Previous results (Figure 1) demonstrated the NI™ protein assay to be compatible with 1X RLB, CCLR, PLB, and GLB lysis buffers. This protein assay was tested further with 1X Steady-Glo® and Bright-Glo™ Luciferase Reagents. The results of this experiment (data not shown) demonstrated that the Steady-Glo® and Bright-Glo™ reagents gave less than optimal results at 1X concentrations, with high background readings and no linearity with protein concentration. Perhaps something in the Steady-Glo® and Bright-Glo™ Reagents interferes with either the protein precipitation step or the color development step. [Note: absorbance decreases with increasing protein concentration with this assay].
To determine whether diluting the Steady-Glo® and Bright-Glo™ Reagents improved the compatibility with the NI™ protein assay, these reagents were diluted 1:10 and a BSA standard curve was generated. The results (Figure 2) demonstrate that diluting the Steady-Glo® and Bright-Glo™ Reagents to 0.1X resulted in acceptable linearity between protein concentration and absorbance.

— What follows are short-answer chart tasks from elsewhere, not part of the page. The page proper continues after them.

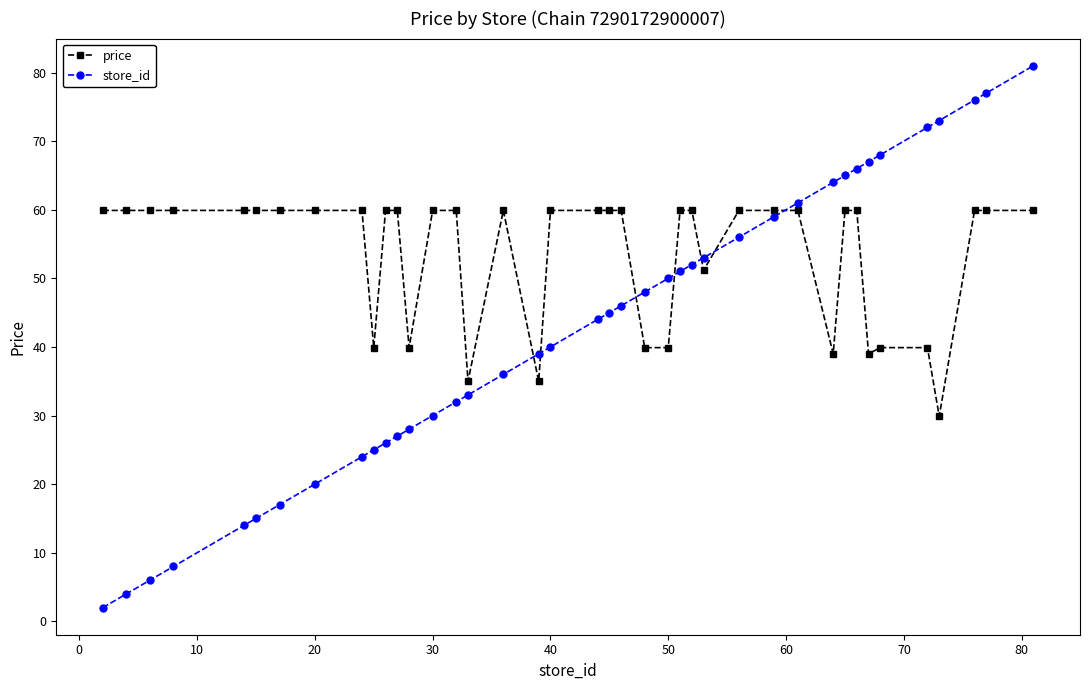

Which series has the largest total across all categories?

price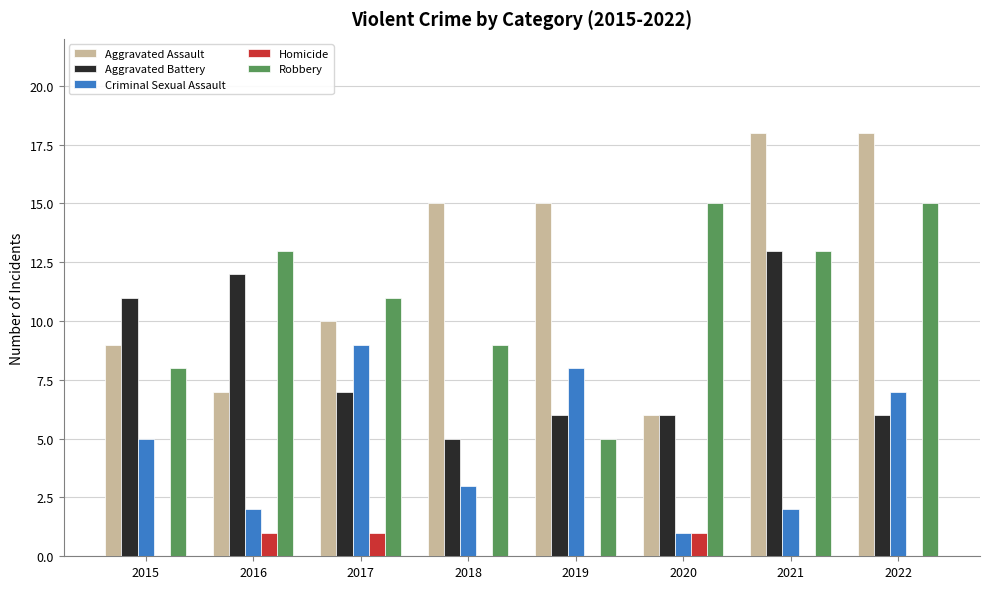

Which series has the largest range (max minus min)?

Aggravated Assault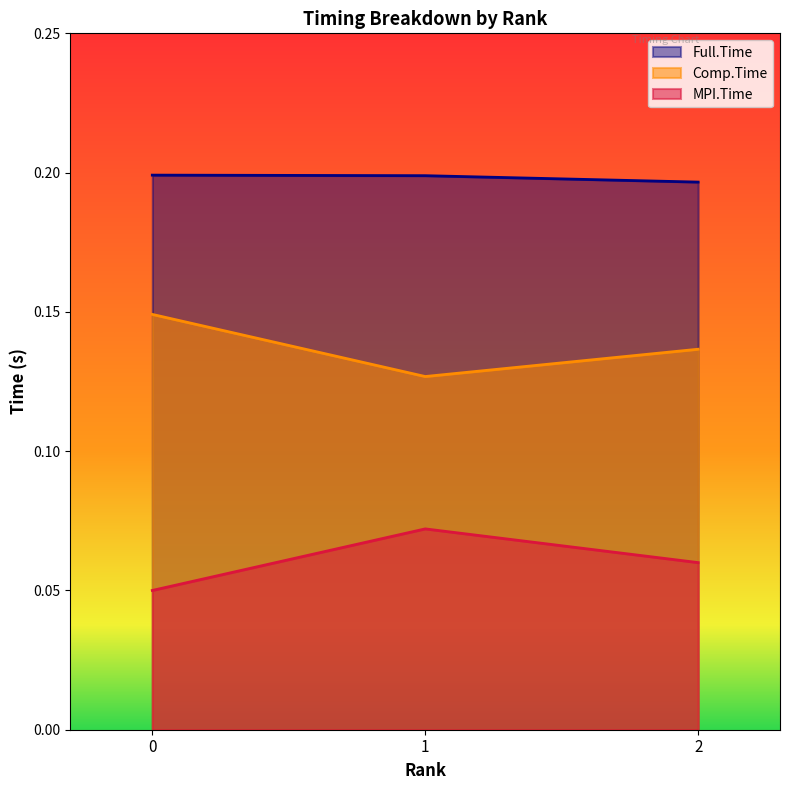

What is the sum of the Comp.Time values at 1 and 0?

0.3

Figure 2. BSA standard curve generated using 0.1X Steady-Glo® Reagent or 0.1X Bright-Glo™ Reagent (or water control) with the NI™ Protein Assay.
We next investigated whether the various lysis buffers and luciferase reagents were compatible with the NanoOrange® protein quantitation assay. This commercial assay kit is easy to use, especially in high-throughput applications as compared to the NI™ protein assay. BSA standard curves (Figure 3) were generated in 1X or 0.1X RLB, CCLR, PLB, GLB, Steady-Glo® Reagent and Bright-Glo™ Reagent. For this assay system, fluorescence increases with increasing protein concentration, as seen in Figure 2 for the water control. At 1X concentrations, all lysis buffers and luciferase reagents did not appear to be compatible with this protein kit. The background readings were high and relative fluorescence was not linear with respect to protein concentration (data not shown).
However, at 0.1X each of the lysis buffers and luciferase reagents exhibited reduced background levels and increased linearity (Figure 2). The background levels for GLB and Steady-Glo® and Bright-Glo™ Reagents were still relatively high, but a linear relationship between fluorescence and protein concentration was observable.
Table 1. Recommended Buffer Concentration for Performing Protein Quantitation.
To determine protein concentration using the NanoOrange® fluorescent protein assay (Molecular Probes) in any of the four lysis buffers or luciferase reagents, samples must first be diluted 1:10 with water prior to analysis. For the NI™ protein assay (GenoTechnology) in either the Steady-Glo® or Bright-Glo™ Reagent, samples also must be diluted 1:10 with water; this assay can be used with any of the four lysis buffers undiluted. For accurate protein quantitation using these or any other assay kits, the standard curve must be generated in the same dilution of lysis buffer or luciferase reagent.
When performing protein assays in experiments that include the Steady-Glo® or Bright-Glo™ Reagents, cells must first be washed once with 1X PBS. Then luciferase reagent is added to an equal volume of 1X PBS, which is added in turn to the cells. Do not add the reagent to standard culture media as sera will interfere with the protein assay. Alternatively, cells can be lysed using a lysis buffer, and an aliquot of the lysate is then used for protein determination as described above.